Mr Hans Eichel, the German finance minister, has warned that unemployment would continue to "rise significantly" in the coming…

Mr Hans Eichel, the German finance minister, has warned that unemployment would continue to "rise significantly" in the coming months to well over four million, or 10 per cent, putting further pressure on the state's already overstretched coffers.

Mr Eichel was speaking during a rancorous parliamentary debate yesterday as the country's worst economic crisis in 20 years begins to bite. The worsening economic situation in Germany will add to pressure for the governing council of the European Central Bank (ECB) to cut interest rates when it meets tomorrow.

New budgets for 2002 and 2003 presented yesterday show borrowing will increase by 64 per cent to €34.6 billion this year and by one-fifth next year to €18.9 billion.

The government forecasts that the budget deficit will rise to 3.7 per cent of gross domestic product (GDP) this year, a clear breach of the 3 per cent ceiling set down in the Growth and Stability Pact.

READ MORE

Brussels officials have already begun disciplinary procedures against Berlin. Mr Eichel reiterated yesterday his intention to bring borrowing below 3 per cent of GDP next year and to present a balanced budget by 2006.

He also made a veiled plea to the ECB to act tomorrow.

"Staying on this course is the decisive condition for meeting our obligation in the context of the European Stability and Growth Pact and the single currency, and for giving the ECB the chance to contribute to growth through monetary policy," he said.

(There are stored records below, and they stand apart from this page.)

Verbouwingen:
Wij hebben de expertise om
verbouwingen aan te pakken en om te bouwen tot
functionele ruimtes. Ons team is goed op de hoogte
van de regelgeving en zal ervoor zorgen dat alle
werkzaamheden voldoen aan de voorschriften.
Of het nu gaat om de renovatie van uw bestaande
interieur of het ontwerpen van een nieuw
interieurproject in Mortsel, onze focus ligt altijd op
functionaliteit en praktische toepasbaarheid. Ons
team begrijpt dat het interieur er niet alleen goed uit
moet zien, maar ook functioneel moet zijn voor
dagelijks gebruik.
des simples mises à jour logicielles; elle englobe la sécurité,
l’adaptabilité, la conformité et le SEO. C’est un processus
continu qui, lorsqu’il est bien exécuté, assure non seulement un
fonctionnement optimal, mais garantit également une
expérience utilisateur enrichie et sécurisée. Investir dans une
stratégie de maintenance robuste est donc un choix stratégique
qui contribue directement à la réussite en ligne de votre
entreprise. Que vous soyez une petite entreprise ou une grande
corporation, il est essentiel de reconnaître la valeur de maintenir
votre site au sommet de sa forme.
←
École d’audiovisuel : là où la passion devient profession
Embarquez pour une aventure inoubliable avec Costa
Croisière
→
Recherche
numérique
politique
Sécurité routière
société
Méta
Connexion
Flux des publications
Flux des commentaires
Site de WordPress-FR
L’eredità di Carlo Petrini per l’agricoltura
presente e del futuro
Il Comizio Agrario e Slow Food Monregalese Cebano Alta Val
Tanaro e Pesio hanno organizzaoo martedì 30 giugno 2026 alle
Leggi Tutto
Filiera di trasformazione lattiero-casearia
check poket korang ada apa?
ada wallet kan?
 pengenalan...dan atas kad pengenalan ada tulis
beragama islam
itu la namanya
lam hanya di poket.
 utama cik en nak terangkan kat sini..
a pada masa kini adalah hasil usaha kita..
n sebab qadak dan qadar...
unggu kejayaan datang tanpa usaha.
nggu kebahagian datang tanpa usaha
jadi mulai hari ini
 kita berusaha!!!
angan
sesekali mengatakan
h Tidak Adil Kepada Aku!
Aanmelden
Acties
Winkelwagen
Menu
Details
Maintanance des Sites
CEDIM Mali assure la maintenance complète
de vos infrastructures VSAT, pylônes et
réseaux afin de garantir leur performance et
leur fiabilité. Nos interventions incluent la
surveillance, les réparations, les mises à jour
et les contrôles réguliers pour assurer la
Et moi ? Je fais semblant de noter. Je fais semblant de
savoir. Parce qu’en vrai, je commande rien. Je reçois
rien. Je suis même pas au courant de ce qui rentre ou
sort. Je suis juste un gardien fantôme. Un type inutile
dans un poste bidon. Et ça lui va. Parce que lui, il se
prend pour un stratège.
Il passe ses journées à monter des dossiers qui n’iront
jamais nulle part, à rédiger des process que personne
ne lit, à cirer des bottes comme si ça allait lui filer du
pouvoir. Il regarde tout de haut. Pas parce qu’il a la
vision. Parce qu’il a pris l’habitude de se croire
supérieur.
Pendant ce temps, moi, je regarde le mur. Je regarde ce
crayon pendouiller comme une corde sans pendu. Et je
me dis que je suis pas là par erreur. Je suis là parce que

The opposition demanded Mr Eichel's resignation, accusing him of "trickery, swindling and deception" for announcing the hole in the public finances days after September's general election.

Mr Friedrich Merz, the Christian Democrats' deputy parliamentary speaker, said that a new parliamentary investigative committee would find out the truth about what Mr Eichel knew about the economy before the election.

Mr Eichel countered that he was "looking forward" to the investigation and accused the opposition of conducting a "rabble-rousing" campaign that was "discrediting the entire political establishment".

He said that the federal states were more responsible for the hole in the budget than Berlin. He asked the states to vote for the tax measures when it goes before them next month in the upper house, the Bundesrat, which is controlled by the opposition Christian Democrats or CDU.

Yesterday's cuts were just the beginning of the belt-tightening.

The government has proposed a controversial €46 billion tax-rise package for the next three years.

The package restricts many benefits for companies and individuals, raising €5 billion next year and progressively more in the ensuing three years.